If you already have R and RStudio installed

  • Open RStudio, and click on “Help” > “Check for updates”. If a new version is available, quit RStudio, and download the latest version for RStudio.
  • To check which version of R you are using, start RStudio and the first thing that appears in the console indicates the version of R you are running. Alternatively, you can type sessionInfo(), which will also display which version of R you are running. Go on the CRAN website and check whether a more recent version is available. If so, you can update R using the installr package, by running:

R

if( !("installr" %in% installed.packages()) ){install.packages("installr")}
installr::updateR(TRUE)

If you don’t have R and RStudio installed

  • Download R from the CRAN website.
  • Run the .exe file that was just downloaded.
  • Go to the RStudio download page.
  • Under Installers select RStudio x.yy.zzz - Windows. Vista/7/8/10 (where x, y, and z represent version numbers).
  • Double click the file to install it.
  • Once it’s installed, open RStudio to make sure it works and you don’t get any error messages.

macOS

If you already have R and RStudio installed

  • Open RStudio, and click on “Help” > “Check for updates”. If a new version is available, quit RStudio, and download the latest version for RStudio.
  • To check the version of R you are using, start RStudio and the first thing that appears on the terminal indicates the version of R you are running.
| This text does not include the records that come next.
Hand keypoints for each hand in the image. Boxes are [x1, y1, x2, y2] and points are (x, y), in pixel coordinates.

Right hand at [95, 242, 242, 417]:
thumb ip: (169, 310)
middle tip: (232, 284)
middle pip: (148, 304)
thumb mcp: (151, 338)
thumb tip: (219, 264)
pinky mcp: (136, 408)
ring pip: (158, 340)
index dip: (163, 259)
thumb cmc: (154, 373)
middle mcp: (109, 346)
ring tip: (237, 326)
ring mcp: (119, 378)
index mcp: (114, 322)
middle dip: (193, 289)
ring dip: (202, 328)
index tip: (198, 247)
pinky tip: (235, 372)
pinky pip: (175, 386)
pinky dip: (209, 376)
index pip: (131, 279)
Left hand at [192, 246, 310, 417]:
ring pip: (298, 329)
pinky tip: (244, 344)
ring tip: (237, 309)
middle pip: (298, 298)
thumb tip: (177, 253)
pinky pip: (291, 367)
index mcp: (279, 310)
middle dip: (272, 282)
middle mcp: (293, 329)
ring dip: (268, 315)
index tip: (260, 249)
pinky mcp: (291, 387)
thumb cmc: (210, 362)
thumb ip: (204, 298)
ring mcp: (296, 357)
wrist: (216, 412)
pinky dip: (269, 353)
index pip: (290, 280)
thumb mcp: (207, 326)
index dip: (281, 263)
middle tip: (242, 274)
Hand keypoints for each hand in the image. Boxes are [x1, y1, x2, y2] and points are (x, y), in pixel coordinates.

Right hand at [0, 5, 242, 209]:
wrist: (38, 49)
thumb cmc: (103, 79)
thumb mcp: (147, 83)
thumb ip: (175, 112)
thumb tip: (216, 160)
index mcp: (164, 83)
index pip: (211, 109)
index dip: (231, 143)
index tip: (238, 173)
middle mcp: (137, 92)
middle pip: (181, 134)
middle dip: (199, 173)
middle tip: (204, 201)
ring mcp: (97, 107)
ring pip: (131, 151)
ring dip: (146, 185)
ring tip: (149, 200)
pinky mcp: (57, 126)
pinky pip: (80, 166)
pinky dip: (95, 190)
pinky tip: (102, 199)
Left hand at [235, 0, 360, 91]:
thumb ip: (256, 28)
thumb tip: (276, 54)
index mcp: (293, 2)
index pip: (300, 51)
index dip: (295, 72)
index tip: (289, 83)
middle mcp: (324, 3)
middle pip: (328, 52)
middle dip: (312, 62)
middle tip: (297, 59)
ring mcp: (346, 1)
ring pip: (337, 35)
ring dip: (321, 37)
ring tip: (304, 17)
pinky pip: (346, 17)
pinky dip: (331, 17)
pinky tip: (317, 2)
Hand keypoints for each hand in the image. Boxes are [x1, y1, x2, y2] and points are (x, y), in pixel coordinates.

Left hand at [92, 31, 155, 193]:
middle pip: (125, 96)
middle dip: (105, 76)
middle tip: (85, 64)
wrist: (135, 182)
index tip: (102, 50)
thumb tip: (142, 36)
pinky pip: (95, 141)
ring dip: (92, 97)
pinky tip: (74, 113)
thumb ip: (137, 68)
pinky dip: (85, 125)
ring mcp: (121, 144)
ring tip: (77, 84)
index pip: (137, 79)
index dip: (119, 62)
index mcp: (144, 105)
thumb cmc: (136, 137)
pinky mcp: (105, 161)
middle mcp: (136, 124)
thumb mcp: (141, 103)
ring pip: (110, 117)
Alternatively, you can type sessionInfo(), which will also display which version of R you are running. Go on the CRAN website and check whether a more recent version is available. If so, please download and install it. In any case, make sure you have at least R 3.2.

If you don’t have R and RStudio installed

  • Download R from the CRAN website.
  • Select the .pkg file for the latest R version.
  • Double click on the downloaded file to install R.
  • It is also a good idea to install XQuartz (needed by some packages).
  • Go to the RStudio download page.
  • Under Installers select RStudio x.yy.zzz - Mac OS X 10.6+ (64-bit) (where x, y, and z represent version numbers).
  • Double click the file to install RStudio.
  • Once it’s installed, open RStudio to make sure it works and you don’t get any error messages.

Linux

  • Follow the instructions for your distribution from CRAN, they provide information to get the most recent version of R for common distributions. For most distributions, you could use your package manager (e.g., for Debian/Ubuntu run sudo apt-get install r-base, and for Fedora sudo yum install R), but we don’t recommend this approach as the versions provided by this approach are usually out of date. In any case, make sure you have at least R 3.2.
  • Go to the RStudio download page.
  • Under Installers select the version that matches your distribution, and install it with your preferred method (e.g., with Debian/Ubuntu sudo dpkg -i rstudio-x.yy.zzz-amd64.deb at the terminal).
  • Once it’s installed, open RStudio to make sure it works and you don’t get any error messages.
  • Before installing the tidyverse package, Ubuntu (and related) users may need to install the following dependencies: libcurl4-openssl-dev libssl-dev libxml2-dev (e.g. sudo apt install libcurl4-openssl-dev libssl-dev libxml2-dev).

For everyone

After installing R and RStudio, you need to install the tidyverse and here packages.

  • After starting RStudio, at the console type: install.packages("tidyverse") followed by the enter key. Once this has installed, type install.packages("here") followed by the enter key. Both packages should now be installed.

  • For reference, the lesson uses SAFI_clean.csv. The direct download link for this file is: https://github.com/datacarpentry/r-socialsci/blob/main/episodes/data/SAFI_clean.csv. This data is a slightly cleaned up version of the SAFI Survey Results available on figshare. Instructions for downloading the data with R are provided in the Before we start episode.

  • The json episode uses SAFI.json. The file is available on GitHub here.